# Brief
Only the text belongs in the copy: repeat each record exactly, without pictures.

# Page-level text extractions
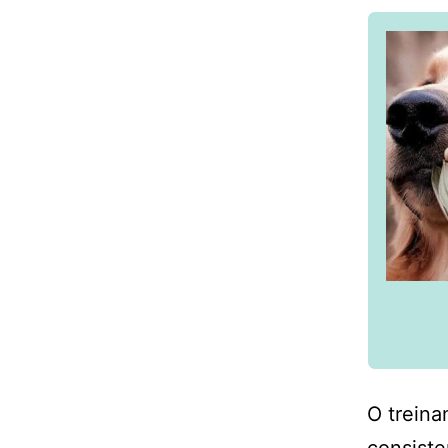
O treina
consiste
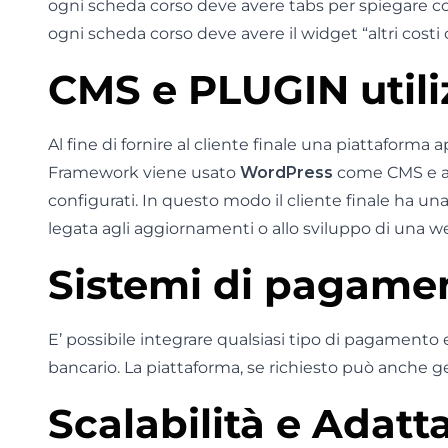
ogni scheda corso deve avere tabs per spiegare come
ogni scheda corso deve avere il widget “altri costi c
CMS e PLUGIN utili
Al fine di fornire al cliente finale una piattaforma
Framework viene usato
WordPress
come CMS e a
configurati. In questo modo il cliente finale ha un
legata agli aggiornamenti o allo sviluppo di una 
Sistemi di pagame
E’ possibile integrare qualsiasi tipo di pagament
bancario. La piattaforma, se richiesto può anche ge
Scalabilità e Adatta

# Response to the task
O treina
consiste
ogni scheda corso deve avere tabs per spiegare come
ogni scheda corso deve avere il widget “altri costi c
CMS e PLUGIN utili
Al fine di fornire al cliente finale una piattaforma
Framework viene usato
WordPress
come CMS e a
configurati. In questo modo il cliente finale ha un
legata agli aggiornamenti o allo sviluppo di una 
Sistemi di pagame
E’ possibile integrare qualsiasi tipo di pagament
bancario. La piattaforma, se richiesto può anche ge
Scalabilità e Adatta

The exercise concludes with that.